AGU mantém processo de caducidade da concessão da Enel em São Paulo
A Advocacia-Geral da União rejeitou recurso da Enel, permitindo que a Aneel siga com a investigação sobre a possível cassação da concessão no estado.
Pontos principais
- A AGU concluiu que não houve ilegalidades no processo administrativo conduzido pela Aneel.
- O parecer técnico validou a metodologia de cálculo utilizada pela agência reguladora.
- A Enel contestava a forma como o restabelecimento de energia foi medido após os apagões de dezembro de 2025.
- O processo de caducidade considera um histórico de falhas operacionais e de planejamento da distribuidora.

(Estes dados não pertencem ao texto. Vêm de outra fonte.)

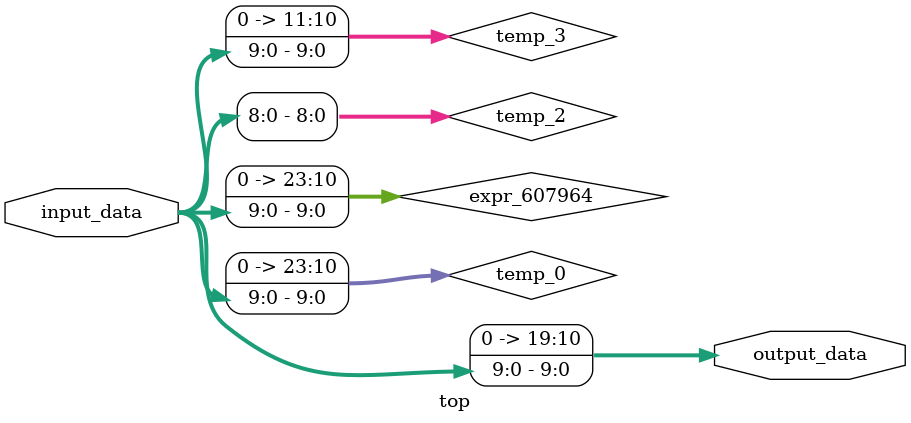
<source format=sv>
module top (
    input [9:0] input_data,
    output [19:0] output_data
);

    logic [23:0] temp_0;
    logic [17:0] temp_1;
    logic [8:0] temp_2;
    logic [11:0] temp_3;
    logic [0:0] temp_4;
    logic [21:0] temp_5;

    assign temp_0 = input_data;
    assign temp_1 = ($signed(($unsigned(($unsigned(temp_0) != input_data)) - input_data)) + input_data);
    assign temp_2 = input_data[8:0];
    logic [23:0] expr_607964;
    assign expr_607964 = temp_0;
    assign temp_3 = expr_607964[11:0];
    logic [17:0] expr_910856;
    assign expr_910856 = temp_1;
    assign temp_4 = expr_910856[0:0];
    logic [24:0] expr_838200;
    assign expr_838200 = ($signed(temp_4) - temp_0);
    assign temp_5 = expr_838200[21:0];

    assign output_data = temp_3;

endmodule
</source>
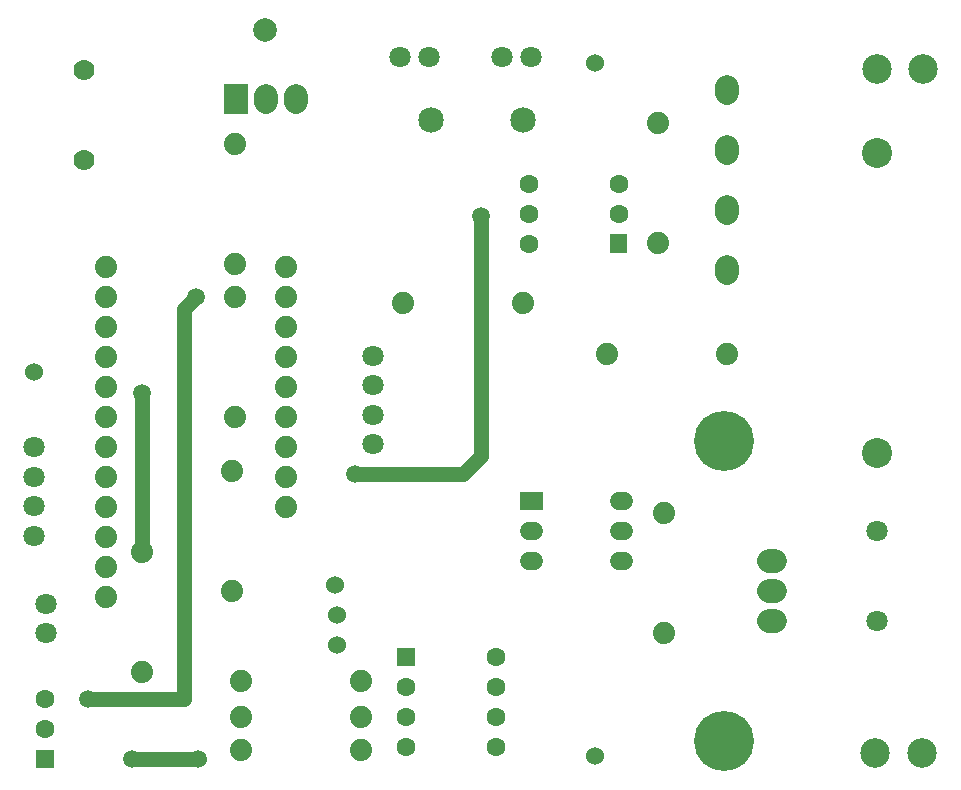
<source format=gtl>
G04 Layer: TopLayer*
G04 EasyEDA v6.4.0, 2020-08-15T23:10:14+05:30*
G04 5cc65f200d574341adaaee413559fcb0,ac1a8ddbb09a48189df0a8a7e8d705f5,10*
G04 Gerber Generator version 0.2*
G04 Scale: 100 percent, Rotated: No, Reflected: No *
G04 Dimensions in inches *
G04 leading zeros omitted , absolute positions ,2 integer and 4 decimal *
%FSLAX24Y24*%
%MOIN*%
G90*
G70D02*

%ADD11C,0.050000*%
%ADD12C,0.059056*%
%ADD13C,0.060000*%
%ADD15C,0.098425*%
%ADD16C,0.070866*%
%ADD17C,0.074000*%
%ADD18C,0.070000*%
%ADD19C,0.085000*%
%ADD21C,0.200000*%
%ADD22C,0.078740*%
%ADD23C,0.100000*%
%ADD25C,0.062992*%
%ADD26R,0.063000X0.063000*%
%ADD27C,0.063000*%
%ADD28R,0.062992X0.062992*%
%ADD29C,0.080000*%
%ADD30C,0.059055*%

%LPD*%
G54D11*
G01X5900Y8500D02*
G01X5900Y9300D01*
G01X5599Y1599D02*
G01X7799Y1599D01*
G01X7800Y1600D01*
G01X5900Y13800D02*
G01X5900Y9300D01*
G01X4100Y3600D02*
G01X5500Y3600D01*
G01X7300Y3600D01*
G01X7300Y16600D01*
G01X7700Y17000D01*
G01X13000Y11100D02*
G01X16600Y11100D01*
G01X17200Y11700D01*
G01X17200Y19700D01*
G54D13*
G01X21000Y24800D03*
G01X21000Y1700D03*
G01X2300Y14500D03*
G36*
G01X8656Y24092D02*
G01X9443Y24092D01*
G01X9443Y23107D01*
G01X8656Y23107D01*
G01X8656Y24092D01*
G37*
G54D15*
G01X30340Y1800D03*
G01X31900Y1794D03*
G54D16*
G01X17900Y25000D03*
G01X18885Y25000D03*
G01X14500Y25000D03*
G01X15485Y25000D03*
G54D13*
G01X12400Y6400D03*
G01X12400Y5400D03*
G01X12360Y7407D03*
G54D16*
G01X13600Y12100D03*
G01X13600Y13084D03*
G01X13600Y14069D03*
G01X13600Y15053D03*
G54D17*
G01X8900Y11200D03*
G01X8900Y7200D03*
G01X9000Y17000D03*
G01X9000Y13000D03*
G01X9200Y3000D03*
G01X13200Y3000D03*
G54D18*
G01X3988Y21588D03*
G01X3988Y24580D03*
G54D17*
G01X14600Y16800D03*
G01X18600Y16800D03*
G01X23300Y9800D03*
G01X23300Y5800D03*
G01X9000Y18100D03*
G01X9000Y22100D03*
G01X23100Y18800D03*
G01X23100Y22800D03*
G01X21400Y15100D03*
G01X25400Y15100D03*
G54D19*
G01X18600Y22900D03*
G01X15550Y22900D03*
G54D16*
G01X30400Y9196D03*
G01X30400Y6203D03*
G36*
G01X18506Y10494D02*
G01X19293Y10494D01*
G01X19293Y9905D01*
G01X18506Y9905D01*
G01X18506Y10494D01*
G37*
G54D17*
G01X5900Y4500D03*
G01X5900Y8500D03*
G54D21*
G01X25300Y2200D03*
G01X25300Y12200D03*
G54D22*
G01X10000Y25901D03*
G54D15*
G01X31959Y24600D03*
G01X30400Y24605D03*
G54D23*
G01X30400Y11800D03*
G01X30400Y21800D03*
G36*
G01X22094Y18465D02*
G01X21505Y18465D01*
G01X21505Y19094D01*
G01X22094Y19094D01*
G01X22094Y18465D01*
G37*
G54D25*
G01X21800Y19780D03*
G01X21800Y20780D03*
G01X18800Y18780D03*
G01X18800Y20780D03*
G01X18800Y19780D03*
G54D16*
G01X2300Y12000D03*
G01X2300Y11015D03*
G01X2300Y10030D03*
G01X2300Y9046D03*
G54D17*
G01X10700Y10000D03*
G01X10700Y11000D03*
G01X10700Y12000D03*
G01X10700Y13000D03*
G01X10700Y14000D03*
G01X10700Y15000D03*
G01X10700Y16000D03*
G01X10700Y17000D03*
G01X10700Y18000D03*
G01X4700Y18000D03*
G01X4700Y17000D03*
G01X4700Y16000D03*
G01X4700Y15000D03*
G01X4700Y14000D03*
G01X4700Y13000D03*
G01X4700Y12000D03*
G01X4700Y11000D03*
G01X4700Y10000D03*
G01X4700Y9000D03*
G01X4700Y8000D03*
G01X4700Y7000D03*
G54D26*
G01X14700Y5000D03*
G54D27*
G01X14700Y4000D03*
G01X14700Y3000D03*
G01X14700Y2000D03*
G01X17700Y2000D03*
G01X17700Y3000D03*
G01X17700Y4000D03*
G01X17700Y5000D03*
G54D17*
G01X13200Y1900D03*
G01X9200Y1900D03*
G01X13200Y4200D03*
G01X9200Y4200D03*
G54D28*
G01X2696Y1600D03*
G54D25*
G01X2697Y2600D03*
G01X2697Y3600D03*
G54D16*
G01X2700Y5800D03*
G01X2700Y6784D03*
G54D12*
G01X13000Y11100D03*
G01X17200Y19700D03*
G01X4100Y3600D03*
G01X7700Y17000D03*
G01X5900Y13800D03*
G01X5599Y1599D03*
G01X7799Y1599D03*
G54D22*
G01X11050Y23698D02*
G01X11050Y23501D01*
G01X10050Y23698D02*
G01X10050Y23501D01*
G54D29*
G01X26800Y7200D02*
G01X27000Y7200D01*
G01X26800Y8200D02*
G01X27000Y8200D01*
G01X26800Y6200D02*
G01X27000Y6200D01*
G54D30*
G01X18801Y9200D02*
G01X18998Y9200D01*
G01X18801Y8200D02*
G01X18998Y8200D01*
G01X21801Y10200D02*
G01X21998Y10200D01*
G01X21801Y9200D02*
G01X21998Y9200D01*
G01X21801Y8200D02*
G01X21998Y8200D01*
G54D22*
G01X25400Y21801D02*
G01X25400Y21998D01*
G01X25400Y23801D02*
G01X25400Y23998D01*
G01X25400Y19801D02*
G01X25400Y19998D01*
G01X25400Y17801D02*
G01X25400Y17998D01*
M00*
M02*

</source>
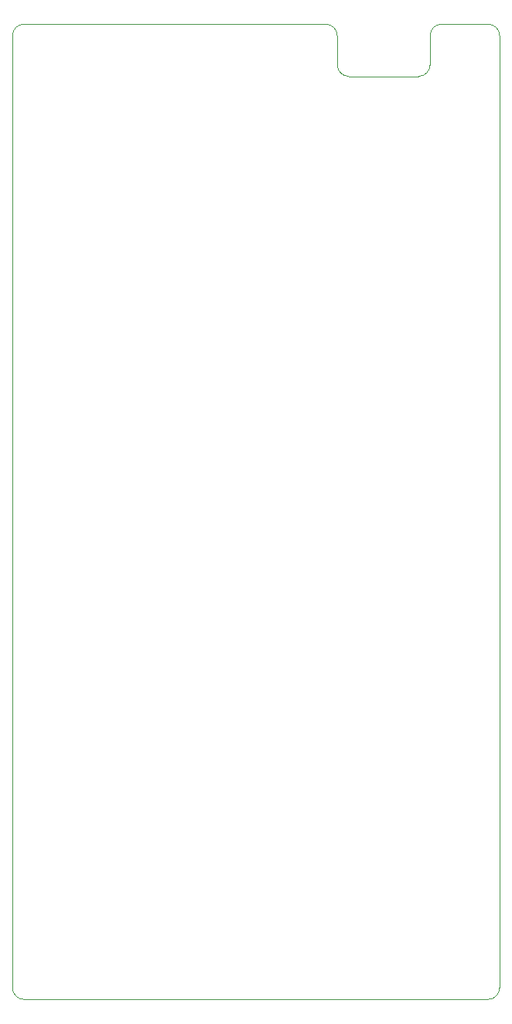
<source format=gm1>
G04 #@! TF.GenerationSoftware,KiCad,Pcbnew,(6.0.0)*
G04 #@! TF.CreationDate,2022-08-08T23:12:55+02:00*
G04 #@! TF.ProjectId,FG-VCO-(core2),46472d56-434f-42d2-9863-6f726532292e,rev?*
G04 #@! TF.SameCoordinates,Original*
G04 #@! TF.FileFunction,Profile,NP*
%FSLAX46Y46*%
G04 Gerber Fmt 4.6, Leading zero omitted, Abs format (unit mm)*
G04 Created by KiCad (PCBNEW (6.0.0)) date 2022-08-08 23:12:55*
%MOMM*%
%LPD*%
G01*
G04 APERTURE LIST*
G04 #@! TA.AperFunction,Profile*
%ADD10C,0.050000*%
G04 #@! TD*
G04 APERTURE END LIST*
D10*
X52070000Y0D02*
X46990000Y0D01*
X36830000Y-5715000D02*
X44450000Y-5715000D01*
X0Y-105410000D02*
X0Y-1270000D01*
X34290000Y0D02*
X1270000Y0D01*
X0Y-105410000D02*
G75*
G03*
X1270000Y-106680000I1269999J-1D01*
G01*
X52070000Y-106680000D02*
X1270000Y-106680000D01*
X35560000Y-1270000D02*
G75*
G03*
X34290000Y0I-1269999J1D01*
G01*
X35560000Y-4445000D02*
G75*
G03*
X36830000Y-5715000I1269999J-1D01*
G01*
X53340000Y-1270000D02*
X53340000Y-105410000D01*
X1270000Y0D02*
G75*
G03*
X0Y-1270000I-1J-1269999D01*
G01*
X46990000Y0D02*
G75*
G03*
X45720000Y-1270000I-1J-1269999D01*
G01*
X53340000Y-1270000D02*
G75*
G03*
X52070000Y0I-1269999J1D01*
G01*
X35560000Y-1270000D02*
X35560000Y-4445000D01*
X44450000Y-5715000D02*
G75*
G03*
X45720000Y-4445000I1J1269999D01*
G01*
X52070000Y-106680000D02*
G75*
G03*
X53340000Y-105410000I1J1269999D01*
G01*
X45720000Y-4445000D02*
X45720000Y-1270000D01*
M02*

</source>
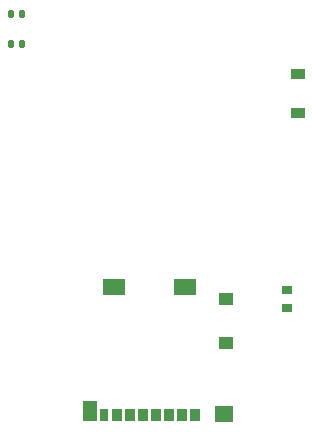
<source format=gbr>
%TF.GenerationSoftware,KiCad,Pcbnew,(6.0.7-1)-1*%
%TF.CreationDate,2022-09-20T15:59:29-07:00*%
%TF.ProjectId,sd_bt_qtpy,73645f62-745f-4717-9470-792e6b696361,rev?*%
%TF.SameCoordinates,Original*%
%TF.FileFunction,Paste,Top*%
%TF.FilePolarity,Positive*%
%FSLAX46Y46*%
G04 Gerber Fmt 4.6, Leading zero omitted, Abs format (unit mm)*
G04 Created by KiCad (PCBNEW (6.0.7-1)-1) date 2022-09-20 15:59:29*
%MOMM*%
%LPD*%
G01*
G04 APERTURE LIST*
G04 Aperture macros list*
%AMRoundRect*
0 Rectangle with rounded corners*
0 $1 Rounding radius*
0 $2 $3 $4 $5 $6 $7 $8 $9 X,Y pos of 4 corners*
0 Add a 4 corners polygon primitive as box body*
4,1,4,$2,$3,$4,$5,$6,$7,$8,$9,$2,$3,0*
0 Add four circle primitives for the rounded corners*
1,1,$1+$1,$2,$3*
1,1,$1+$1,$4,$5*
1,1,$1+$1,$6,$7*
1,1,$1+$1,$8,$9*
0 Add four rect primitives between the rounded corners*
20,1,$1+$1,$2,$3,$4,$5,0*
20,1,$1+$1,$4,$5,$6,$7,0*
20,1,$1+$1,$6,$7,$8,$9,0*
20,1,$1+$1,$8,$9,$2,$3,0*%
G04 Aperture macros list end*
%ADD10R,0.850000X1.100000*%
%ADD11R,0.750000X1.100000*%
%ADD12R,1.200000X1.000000*%
%ADD13R,1.550000X1.350000*%
%ADD14R,1.170000X1.800000*%
%ADD15R,1.900000X1.350000*%
%ADD16R,1.200000X0.900000*%
%ADD17RoundRect,0.140000X0.140000X0.170000X-0.140000X0.170000X-0.140000X-0.170000X0.140000X-0.170000X0*%
%ADD18R,0.864000X0.787000*%
G04 APERTURE END LIST*
D10*
%TO.C,J1*%
X165605000Y-100950000D03*
X164505000Y-100950000D03*
X163405000Y-100950000D03*
X162305000Y-100950000D03*
X161205000Y-100950000D03*
X160105000Y-100950000D03*
X159005000Y-100950000D03*
D11*
X157955000Y-100950000D03*
D12*
X168240000Y-94800000D03*
X168240000Y-91100000D03*
D13*
X168065000Y-100825000D03*
D14*
X156745000Y-100600000D03*
D15*
X158770000Y-90125000D03*
X164740000Y-90125000D03*
%TD*%
D16*
%TO.C,D1*%
X174300000Y-72050000D03*
X174300000Y-75350000D03*
%TD*%
D17*
%TO.C,C2*%
X150980000Y-69500000D03*
X150020000Y-69500000D03*
%TD*%
D18*
%TO.C,R1*%
X173400000Y-90325500D03*
X173400000Y-91874500D03*
%TD*%
D17*
%TO.C,C1*%
X150980000Y-67000000D03*
X150020000Y-67000000D03*
%TD*%
M02*

</source>
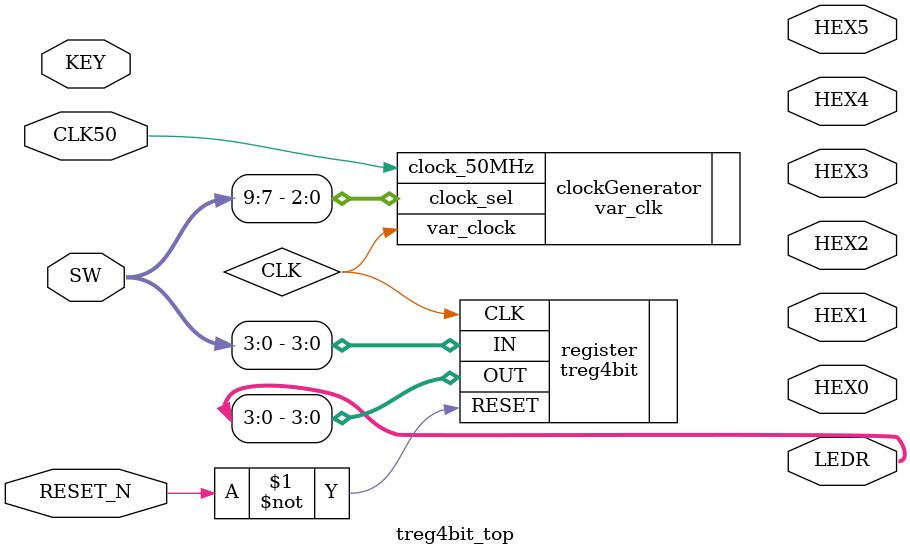
<source format=v>
module treg4bit_top(CLK50, SW, KEY, RESET_N, LEDR, HEX5, HEX4, HEX3, HEX2, HEX1, HEX0);
  input         CLK50;
  input  [9:0]  SW;
  input  [3:0]  KEY;
  input			 RESET_N;
  
  output [9:0]  LEDR;
  output [6:0]  HEX5;
  output [6:0]  HEX4;
  output [6:0]  HEX3;
  output [6:0]  HEX2;
  output [6:0]  HEX1;
  output [6:0]  HEX0;
  
  treg4bit register(
		.CLK(CLK),
		.RESET(~RESET_N),
		.IN(SW[3:0]),
		.OUT(LEDR[3:0])
	);
	
  var_clk clockGenerator(
    .clock_50MHz(CLK50),
    .clock_sel(SW[9:7]),
    .var_clock(CLK)
  );
  
endmodule

</source>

A Advocacia-Geral da União (AGU) negou o recurso apresentado pela Enel São Paulo, decisão que garante a continuidade do processo administrativo da Aneel voltado à possível cassação da concessão da empresa. Segundo o parecer do procurador Marcelo Escalante Gonçalves, os argumentos da distribuidora limitavam-se a divergências técnicas, não comprovando ilegalidades na condução do caso pela agência reguladora. A empresa questionava especificamente a metodologia de medição do restabelecimento de energia após os apagões ocorridos em dezembro de 2025. Contudo, a AGU reforçou a validade dos critérios da Aneel, destacando que o processo de caducidade é fundamentado em um conjunto amplo de falhas operacionais e de planejamento. A manutenção do trâmite é um passo relevante na fiscalização do serviço de energia elétrica na região, mantendo a pressão sobre a concessionária diante das recorrentes críticas à qualidade do atendimento prestado aos consumidores paulistas.